## WHAT THIS TASK INVOLVES
Lines that include "Flyctory" make up the answer; copy all of them from the data below.

## RECORD SET
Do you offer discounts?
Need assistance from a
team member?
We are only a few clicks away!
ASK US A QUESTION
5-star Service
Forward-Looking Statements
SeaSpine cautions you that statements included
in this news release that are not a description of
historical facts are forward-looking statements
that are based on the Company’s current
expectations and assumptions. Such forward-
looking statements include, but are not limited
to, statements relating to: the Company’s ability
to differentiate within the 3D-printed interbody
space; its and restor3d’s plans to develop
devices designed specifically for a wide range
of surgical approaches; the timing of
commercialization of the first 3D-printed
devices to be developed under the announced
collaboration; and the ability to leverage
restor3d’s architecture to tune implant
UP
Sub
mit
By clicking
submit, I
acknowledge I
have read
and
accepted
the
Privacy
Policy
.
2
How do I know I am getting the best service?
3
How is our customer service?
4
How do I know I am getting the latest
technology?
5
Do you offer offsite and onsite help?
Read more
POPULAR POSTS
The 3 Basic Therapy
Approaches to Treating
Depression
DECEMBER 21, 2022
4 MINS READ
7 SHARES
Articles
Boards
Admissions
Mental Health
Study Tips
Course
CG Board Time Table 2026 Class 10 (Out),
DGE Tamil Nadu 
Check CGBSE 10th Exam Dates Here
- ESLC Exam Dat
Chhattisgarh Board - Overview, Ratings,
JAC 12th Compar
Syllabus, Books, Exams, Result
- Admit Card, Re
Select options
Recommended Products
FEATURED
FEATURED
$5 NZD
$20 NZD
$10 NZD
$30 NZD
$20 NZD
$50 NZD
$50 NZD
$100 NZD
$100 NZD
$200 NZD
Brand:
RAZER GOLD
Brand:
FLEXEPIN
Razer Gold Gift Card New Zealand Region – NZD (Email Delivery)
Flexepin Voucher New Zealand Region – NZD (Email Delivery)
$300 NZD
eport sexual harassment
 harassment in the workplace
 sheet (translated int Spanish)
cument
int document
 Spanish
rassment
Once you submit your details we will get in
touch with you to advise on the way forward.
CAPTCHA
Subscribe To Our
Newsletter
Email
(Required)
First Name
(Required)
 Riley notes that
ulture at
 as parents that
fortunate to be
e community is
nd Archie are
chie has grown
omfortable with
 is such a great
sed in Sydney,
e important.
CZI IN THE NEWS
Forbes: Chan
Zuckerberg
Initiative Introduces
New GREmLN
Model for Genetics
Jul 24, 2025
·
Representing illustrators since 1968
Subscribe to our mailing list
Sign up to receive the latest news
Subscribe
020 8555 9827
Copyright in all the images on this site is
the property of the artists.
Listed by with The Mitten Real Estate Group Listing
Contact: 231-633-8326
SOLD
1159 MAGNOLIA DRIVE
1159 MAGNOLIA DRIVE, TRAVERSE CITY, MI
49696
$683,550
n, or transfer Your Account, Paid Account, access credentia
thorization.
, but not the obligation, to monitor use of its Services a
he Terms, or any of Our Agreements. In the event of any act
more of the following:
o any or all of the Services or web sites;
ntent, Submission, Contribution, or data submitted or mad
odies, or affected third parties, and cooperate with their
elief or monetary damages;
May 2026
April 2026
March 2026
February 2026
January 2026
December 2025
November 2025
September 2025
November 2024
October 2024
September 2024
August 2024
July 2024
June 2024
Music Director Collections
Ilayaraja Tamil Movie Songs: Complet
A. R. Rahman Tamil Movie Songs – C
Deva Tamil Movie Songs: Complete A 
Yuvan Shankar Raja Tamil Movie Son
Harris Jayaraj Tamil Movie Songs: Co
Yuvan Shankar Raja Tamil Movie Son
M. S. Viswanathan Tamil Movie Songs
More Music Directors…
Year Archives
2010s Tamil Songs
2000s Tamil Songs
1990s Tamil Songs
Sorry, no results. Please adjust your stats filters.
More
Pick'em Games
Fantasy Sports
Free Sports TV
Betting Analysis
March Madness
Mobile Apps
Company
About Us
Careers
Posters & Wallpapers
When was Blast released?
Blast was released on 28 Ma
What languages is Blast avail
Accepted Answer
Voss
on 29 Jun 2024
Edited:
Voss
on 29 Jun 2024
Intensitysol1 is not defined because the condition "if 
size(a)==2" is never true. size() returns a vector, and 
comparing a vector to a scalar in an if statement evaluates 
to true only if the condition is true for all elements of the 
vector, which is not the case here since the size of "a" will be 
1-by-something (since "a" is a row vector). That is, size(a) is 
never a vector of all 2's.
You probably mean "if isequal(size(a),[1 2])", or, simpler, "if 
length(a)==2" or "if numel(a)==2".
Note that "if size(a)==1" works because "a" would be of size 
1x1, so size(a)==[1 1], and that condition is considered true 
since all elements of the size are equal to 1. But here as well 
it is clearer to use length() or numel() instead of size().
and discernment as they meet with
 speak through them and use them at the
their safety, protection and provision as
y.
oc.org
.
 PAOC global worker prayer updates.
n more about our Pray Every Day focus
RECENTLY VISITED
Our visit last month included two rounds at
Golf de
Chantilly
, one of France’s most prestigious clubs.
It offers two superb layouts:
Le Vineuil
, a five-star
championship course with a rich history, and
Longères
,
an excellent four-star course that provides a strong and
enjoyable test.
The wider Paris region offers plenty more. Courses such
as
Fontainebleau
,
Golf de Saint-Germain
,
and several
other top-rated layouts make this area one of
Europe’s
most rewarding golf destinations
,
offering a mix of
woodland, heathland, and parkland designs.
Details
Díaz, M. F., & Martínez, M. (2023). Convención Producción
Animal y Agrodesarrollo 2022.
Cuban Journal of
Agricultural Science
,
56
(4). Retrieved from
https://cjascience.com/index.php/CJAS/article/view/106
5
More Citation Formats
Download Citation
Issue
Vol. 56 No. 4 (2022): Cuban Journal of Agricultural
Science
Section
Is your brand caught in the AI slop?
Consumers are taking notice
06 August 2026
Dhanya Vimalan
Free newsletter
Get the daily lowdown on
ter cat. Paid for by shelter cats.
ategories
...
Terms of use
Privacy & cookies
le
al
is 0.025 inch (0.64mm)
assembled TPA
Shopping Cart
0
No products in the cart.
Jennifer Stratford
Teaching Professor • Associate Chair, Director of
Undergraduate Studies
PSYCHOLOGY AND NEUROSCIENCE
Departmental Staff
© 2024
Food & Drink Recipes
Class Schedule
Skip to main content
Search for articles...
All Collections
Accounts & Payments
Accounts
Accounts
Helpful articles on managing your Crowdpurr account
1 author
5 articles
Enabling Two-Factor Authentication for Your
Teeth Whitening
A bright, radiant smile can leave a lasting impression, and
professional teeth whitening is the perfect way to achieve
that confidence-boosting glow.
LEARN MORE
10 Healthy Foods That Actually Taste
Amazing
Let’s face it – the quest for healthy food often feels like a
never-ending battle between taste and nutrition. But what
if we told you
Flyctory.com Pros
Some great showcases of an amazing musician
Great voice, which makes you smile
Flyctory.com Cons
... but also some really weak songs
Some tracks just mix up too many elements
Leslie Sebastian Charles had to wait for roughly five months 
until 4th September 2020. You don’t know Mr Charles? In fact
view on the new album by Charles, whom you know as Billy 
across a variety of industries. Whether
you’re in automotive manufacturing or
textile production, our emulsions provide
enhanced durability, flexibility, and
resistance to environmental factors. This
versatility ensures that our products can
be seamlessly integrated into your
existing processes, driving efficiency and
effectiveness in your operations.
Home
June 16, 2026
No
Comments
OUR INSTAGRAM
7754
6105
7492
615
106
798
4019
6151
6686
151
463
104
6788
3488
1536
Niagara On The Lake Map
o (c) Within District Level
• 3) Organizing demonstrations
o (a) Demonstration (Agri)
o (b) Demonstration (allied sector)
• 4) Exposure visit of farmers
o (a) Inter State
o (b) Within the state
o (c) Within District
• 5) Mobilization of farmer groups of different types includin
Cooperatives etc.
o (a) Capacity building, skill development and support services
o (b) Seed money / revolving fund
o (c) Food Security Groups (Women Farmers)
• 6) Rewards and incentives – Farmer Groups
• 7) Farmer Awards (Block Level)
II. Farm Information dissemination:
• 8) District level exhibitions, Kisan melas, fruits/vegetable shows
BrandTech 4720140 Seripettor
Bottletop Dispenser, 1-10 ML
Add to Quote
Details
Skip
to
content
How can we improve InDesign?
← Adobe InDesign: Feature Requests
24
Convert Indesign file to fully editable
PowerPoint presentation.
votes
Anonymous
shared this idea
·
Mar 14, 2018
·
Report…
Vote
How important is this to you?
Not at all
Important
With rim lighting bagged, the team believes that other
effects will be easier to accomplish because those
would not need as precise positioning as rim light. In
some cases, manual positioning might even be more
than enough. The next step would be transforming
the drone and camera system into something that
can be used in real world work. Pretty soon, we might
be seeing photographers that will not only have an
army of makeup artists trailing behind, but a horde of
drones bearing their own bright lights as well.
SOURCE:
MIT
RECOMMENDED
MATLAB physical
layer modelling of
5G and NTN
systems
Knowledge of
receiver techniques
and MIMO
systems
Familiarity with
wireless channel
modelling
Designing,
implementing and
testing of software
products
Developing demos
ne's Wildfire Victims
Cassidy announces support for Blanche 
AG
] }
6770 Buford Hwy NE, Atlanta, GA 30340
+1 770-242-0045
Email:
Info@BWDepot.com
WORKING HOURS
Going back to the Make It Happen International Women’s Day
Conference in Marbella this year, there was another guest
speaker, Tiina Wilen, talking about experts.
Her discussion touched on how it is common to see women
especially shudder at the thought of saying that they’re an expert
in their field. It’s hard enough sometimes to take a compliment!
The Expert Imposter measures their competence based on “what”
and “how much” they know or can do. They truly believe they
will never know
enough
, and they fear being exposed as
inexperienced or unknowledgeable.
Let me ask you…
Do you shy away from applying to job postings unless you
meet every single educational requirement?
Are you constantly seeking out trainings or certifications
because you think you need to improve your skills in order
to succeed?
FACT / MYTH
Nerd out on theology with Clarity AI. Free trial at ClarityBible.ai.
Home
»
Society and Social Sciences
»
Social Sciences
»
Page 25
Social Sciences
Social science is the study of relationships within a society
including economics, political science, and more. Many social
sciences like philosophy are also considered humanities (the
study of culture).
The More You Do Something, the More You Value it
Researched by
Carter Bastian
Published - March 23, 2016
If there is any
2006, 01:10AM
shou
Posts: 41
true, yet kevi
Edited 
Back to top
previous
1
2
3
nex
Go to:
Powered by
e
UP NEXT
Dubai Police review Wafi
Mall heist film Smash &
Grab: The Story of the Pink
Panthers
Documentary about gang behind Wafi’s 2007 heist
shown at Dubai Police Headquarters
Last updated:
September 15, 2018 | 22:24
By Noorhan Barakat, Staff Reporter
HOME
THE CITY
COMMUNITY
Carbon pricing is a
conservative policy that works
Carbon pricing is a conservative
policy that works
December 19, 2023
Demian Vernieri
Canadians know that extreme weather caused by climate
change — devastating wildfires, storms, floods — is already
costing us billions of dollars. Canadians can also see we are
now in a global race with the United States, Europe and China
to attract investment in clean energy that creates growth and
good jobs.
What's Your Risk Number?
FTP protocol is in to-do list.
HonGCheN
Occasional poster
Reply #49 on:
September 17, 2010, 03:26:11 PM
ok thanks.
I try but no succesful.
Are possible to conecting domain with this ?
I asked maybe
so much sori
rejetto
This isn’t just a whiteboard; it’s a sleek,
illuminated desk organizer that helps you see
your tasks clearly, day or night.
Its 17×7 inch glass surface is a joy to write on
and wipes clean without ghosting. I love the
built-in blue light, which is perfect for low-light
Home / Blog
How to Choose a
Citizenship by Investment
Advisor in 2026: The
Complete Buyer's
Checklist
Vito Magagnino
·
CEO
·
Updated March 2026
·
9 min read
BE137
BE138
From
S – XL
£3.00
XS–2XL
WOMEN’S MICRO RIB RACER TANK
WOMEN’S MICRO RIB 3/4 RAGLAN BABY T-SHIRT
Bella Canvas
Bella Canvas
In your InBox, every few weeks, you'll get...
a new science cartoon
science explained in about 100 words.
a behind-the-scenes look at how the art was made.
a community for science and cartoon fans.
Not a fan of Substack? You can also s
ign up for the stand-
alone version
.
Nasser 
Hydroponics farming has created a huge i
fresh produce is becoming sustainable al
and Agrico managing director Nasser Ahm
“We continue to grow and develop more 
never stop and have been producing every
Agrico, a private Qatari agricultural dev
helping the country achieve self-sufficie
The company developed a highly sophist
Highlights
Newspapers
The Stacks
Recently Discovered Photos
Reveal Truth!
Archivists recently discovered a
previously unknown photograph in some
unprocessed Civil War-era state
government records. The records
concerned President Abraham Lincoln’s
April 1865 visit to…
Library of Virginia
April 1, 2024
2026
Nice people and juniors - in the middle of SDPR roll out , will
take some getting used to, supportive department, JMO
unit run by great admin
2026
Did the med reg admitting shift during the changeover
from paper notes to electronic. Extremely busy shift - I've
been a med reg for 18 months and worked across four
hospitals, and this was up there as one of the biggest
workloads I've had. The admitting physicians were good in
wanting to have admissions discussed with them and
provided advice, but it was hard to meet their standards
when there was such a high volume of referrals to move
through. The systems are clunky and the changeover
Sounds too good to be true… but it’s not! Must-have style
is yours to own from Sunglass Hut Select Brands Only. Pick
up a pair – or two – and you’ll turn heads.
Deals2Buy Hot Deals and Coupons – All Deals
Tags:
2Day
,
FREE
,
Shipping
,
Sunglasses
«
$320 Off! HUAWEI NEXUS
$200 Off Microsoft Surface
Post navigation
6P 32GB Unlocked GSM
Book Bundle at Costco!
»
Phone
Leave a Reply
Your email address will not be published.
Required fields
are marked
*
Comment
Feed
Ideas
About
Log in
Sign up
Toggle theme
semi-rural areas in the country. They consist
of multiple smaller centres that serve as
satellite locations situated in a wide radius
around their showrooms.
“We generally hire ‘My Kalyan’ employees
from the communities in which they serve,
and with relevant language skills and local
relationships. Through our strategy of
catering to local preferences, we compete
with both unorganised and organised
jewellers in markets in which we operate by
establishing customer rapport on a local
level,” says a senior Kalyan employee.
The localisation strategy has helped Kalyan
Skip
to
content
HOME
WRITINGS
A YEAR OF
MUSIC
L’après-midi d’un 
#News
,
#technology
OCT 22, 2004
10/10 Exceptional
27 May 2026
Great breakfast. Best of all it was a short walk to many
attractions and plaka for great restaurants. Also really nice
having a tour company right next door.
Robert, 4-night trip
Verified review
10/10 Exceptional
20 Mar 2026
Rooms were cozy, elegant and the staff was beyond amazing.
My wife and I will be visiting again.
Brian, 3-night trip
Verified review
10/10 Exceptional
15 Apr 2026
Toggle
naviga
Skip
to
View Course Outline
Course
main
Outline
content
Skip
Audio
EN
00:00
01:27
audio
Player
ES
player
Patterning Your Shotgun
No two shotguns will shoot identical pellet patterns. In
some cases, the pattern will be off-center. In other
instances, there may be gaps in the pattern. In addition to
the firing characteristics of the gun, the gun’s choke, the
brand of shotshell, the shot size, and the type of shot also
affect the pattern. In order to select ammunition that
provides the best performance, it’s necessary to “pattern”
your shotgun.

## TASK RESULT
Flyctory.com Pros
Flyctory.com Cons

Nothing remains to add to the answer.